Although our AD sample was substantially larger than our DD sample, in most cases, we observed statistically stronger evidence of association for DD than for AD for SNPs from haplotype block I (). This suggests that OPRM1 Block I genetic variation is a more important predisposing factor for DD than for AD. In contrast, the opposite pattern existed for SNPs in Block II (). We infer from these patterns that there may be two distinct coding region risk loci mapped to OPRM1, one of which is more important for DD risk (mapped to the 5′ haplotype block, Block I), and one that is more important for AD risk (mapped to the 3′ haplotype block, Block II).

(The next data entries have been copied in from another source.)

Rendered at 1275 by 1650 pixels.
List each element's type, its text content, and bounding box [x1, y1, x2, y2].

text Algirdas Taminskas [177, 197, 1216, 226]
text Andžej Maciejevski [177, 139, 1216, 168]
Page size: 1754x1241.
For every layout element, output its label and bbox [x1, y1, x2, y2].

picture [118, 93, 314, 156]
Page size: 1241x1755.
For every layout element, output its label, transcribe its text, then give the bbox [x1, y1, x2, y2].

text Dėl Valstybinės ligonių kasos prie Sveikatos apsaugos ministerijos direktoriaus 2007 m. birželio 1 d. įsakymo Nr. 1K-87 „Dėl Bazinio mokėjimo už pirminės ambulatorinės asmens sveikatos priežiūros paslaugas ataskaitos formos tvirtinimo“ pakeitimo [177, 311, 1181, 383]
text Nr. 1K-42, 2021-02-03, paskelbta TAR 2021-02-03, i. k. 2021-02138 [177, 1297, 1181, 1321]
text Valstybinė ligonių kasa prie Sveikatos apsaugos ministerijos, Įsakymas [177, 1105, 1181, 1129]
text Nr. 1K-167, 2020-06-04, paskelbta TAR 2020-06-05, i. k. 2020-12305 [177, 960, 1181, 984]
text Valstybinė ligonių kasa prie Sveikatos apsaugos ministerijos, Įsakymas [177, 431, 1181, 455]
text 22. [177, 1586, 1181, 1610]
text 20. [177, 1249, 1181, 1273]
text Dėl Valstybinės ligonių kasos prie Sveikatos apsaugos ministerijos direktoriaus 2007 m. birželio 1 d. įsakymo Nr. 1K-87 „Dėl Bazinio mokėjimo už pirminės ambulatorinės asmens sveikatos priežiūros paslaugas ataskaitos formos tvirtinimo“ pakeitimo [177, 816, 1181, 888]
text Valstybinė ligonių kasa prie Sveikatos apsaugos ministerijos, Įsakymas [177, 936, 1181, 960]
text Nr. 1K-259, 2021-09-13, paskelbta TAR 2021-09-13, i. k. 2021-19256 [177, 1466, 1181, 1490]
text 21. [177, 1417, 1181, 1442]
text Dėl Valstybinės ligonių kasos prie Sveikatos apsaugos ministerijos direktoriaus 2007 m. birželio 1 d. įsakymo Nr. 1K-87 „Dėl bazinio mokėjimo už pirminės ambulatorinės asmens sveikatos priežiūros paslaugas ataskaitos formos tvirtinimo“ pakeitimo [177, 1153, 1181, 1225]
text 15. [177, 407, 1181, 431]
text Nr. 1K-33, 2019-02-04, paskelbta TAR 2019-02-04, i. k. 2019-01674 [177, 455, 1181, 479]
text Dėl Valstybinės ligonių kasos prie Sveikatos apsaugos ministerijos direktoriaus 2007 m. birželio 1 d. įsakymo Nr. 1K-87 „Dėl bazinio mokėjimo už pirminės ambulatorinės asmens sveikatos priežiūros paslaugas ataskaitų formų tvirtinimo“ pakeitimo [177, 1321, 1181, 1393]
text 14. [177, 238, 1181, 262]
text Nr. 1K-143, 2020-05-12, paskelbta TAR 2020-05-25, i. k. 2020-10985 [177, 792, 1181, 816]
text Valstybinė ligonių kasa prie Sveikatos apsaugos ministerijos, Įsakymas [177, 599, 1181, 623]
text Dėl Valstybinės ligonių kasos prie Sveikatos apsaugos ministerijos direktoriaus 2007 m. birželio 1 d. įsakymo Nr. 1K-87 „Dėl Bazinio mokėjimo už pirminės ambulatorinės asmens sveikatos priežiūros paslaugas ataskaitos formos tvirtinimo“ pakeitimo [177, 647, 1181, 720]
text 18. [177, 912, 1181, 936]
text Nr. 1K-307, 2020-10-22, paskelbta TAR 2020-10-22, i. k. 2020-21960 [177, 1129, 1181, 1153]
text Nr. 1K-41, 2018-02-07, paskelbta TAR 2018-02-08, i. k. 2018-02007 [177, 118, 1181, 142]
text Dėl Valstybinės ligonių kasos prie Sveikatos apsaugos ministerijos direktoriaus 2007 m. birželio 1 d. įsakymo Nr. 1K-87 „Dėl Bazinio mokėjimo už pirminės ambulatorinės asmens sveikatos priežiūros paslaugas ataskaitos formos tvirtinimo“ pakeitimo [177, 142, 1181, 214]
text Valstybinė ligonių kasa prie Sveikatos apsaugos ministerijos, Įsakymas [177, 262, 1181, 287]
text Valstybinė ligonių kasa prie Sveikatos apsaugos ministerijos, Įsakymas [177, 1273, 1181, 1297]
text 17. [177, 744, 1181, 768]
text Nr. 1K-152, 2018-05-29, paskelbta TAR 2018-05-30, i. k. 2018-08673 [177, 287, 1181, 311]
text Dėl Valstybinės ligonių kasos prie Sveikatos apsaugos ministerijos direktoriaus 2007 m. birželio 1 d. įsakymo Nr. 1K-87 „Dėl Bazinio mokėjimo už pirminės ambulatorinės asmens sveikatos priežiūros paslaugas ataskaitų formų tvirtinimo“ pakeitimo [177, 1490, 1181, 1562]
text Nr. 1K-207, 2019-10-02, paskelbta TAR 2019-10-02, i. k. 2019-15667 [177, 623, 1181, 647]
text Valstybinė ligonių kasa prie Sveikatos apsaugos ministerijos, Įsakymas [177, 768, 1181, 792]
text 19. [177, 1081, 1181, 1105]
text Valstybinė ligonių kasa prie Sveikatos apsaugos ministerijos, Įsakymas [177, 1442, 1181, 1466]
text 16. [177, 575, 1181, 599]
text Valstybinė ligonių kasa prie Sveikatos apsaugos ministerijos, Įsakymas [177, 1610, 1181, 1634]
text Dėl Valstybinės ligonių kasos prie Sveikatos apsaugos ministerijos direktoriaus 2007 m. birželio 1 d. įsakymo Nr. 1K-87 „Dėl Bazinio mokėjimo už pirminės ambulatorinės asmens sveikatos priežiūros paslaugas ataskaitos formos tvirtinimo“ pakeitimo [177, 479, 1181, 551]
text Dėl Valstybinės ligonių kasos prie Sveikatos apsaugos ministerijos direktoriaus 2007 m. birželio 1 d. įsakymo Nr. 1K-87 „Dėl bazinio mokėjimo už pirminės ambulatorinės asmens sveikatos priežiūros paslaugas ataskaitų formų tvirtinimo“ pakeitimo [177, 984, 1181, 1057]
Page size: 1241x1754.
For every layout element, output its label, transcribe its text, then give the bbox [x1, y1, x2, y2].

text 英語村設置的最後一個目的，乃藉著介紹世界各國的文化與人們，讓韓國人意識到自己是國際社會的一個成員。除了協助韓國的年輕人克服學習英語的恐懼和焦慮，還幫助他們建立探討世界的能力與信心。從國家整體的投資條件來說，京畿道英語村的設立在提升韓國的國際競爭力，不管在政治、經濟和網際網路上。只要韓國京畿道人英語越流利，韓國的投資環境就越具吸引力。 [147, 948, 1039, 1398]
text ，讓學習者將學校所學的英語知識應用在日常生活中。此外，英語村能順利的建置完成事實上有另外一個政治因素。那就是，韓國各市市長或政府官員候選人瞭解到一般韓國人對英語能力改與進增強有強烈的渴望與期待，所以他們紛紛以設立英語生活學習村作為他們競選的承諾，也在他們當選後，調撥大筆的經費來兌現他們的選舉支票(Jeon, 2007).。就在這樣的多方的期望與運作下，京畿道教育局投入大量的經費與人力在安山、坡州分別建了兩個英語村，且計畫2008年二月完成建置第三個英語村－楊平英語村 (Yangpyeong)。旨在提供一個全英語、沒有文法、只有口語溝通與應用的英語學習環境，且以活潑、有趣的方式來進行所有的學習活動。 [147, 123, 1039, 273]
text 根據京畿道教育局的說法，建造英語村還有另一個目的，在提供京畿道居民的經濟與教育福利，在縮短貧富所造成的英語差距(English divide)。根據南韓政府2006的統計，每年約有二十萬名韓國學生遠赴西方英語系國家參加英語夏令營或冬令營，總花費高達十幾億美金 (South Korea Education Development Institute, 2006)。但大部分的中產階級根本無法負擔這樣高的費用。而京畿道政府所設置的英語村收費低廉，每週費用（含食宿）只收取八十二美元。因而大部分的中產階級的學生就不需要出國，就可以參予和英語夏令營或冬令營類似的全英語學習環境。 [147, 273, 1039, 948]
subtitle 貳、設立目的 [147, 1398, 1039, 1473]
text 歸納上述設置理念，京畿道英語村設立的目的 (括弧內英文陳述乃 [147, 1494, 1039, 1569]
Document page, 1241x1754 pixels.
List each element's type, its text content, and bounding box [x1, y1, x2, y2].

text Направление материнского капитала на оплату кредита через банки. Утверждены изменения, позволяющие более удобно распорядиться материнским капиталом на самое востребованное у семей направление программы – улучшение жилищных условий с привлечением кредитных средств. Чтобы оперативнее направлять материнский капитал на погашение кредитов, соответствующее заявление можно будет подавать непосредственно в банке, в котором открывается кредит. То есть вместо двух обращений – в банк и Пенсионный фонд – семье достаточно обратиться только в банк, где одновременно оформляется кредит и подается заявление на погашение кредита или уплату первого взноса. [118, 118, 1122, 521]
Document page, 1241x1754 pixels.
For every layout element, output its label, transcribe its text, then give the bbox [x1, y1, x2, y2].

In addition, the data hint at a possible difference in mode of action for these distinct loci, with the Block I locus data more consistent with an allele-wise (recessive) effect and the Block II data more consistent with a genotype-wise (dominant) effect. One possible explanation for this observation is that the Block I and Block II variants could act by different functional mechanisms, one of which is more relevant to DD, and the other, to AD, but it is also possible that this apparent difference is a chance finding. We predicted that the association would be strongest for opioiddependent subjects, because of the direct interaction of opioids with the MOR. Further association analysis was consistent with this prediction (), although the sample size for OD was small. This apparent difference is easy to understand in the context of OD and CD pathophysiology; direct opioidergic mechanisms might reasonably be more important for OD than for CD.
In conclusion, the present study showed that multiple intronic SNPs in OPRM1 may increase risk for substance dependence in the EA and Russian populations. These data are consistent with the interpretation that there are at least two bi-allelic risk variants at the OPRM1 locus, one mapping to the haplotype Block I, and the other, to the haplotype Block II. In particular, SNPs located in intron 1, which are in close LD with the most frequently studied SNP Asn40Asp, and SNPs in intron 3, which may be involved in alternative gene splicing or transcription regulation, are worthy of further investigation. It would be of great interest to determine if a significant association of substance dependence with OPRM1 gene variants can be detected in other population groups (e.g. African-Americans). Furthermore, it will be important to examine the potential functional effects of these variants, to establish a mechanism by which they increase or decrease an individual's susceptibility to substance dependence.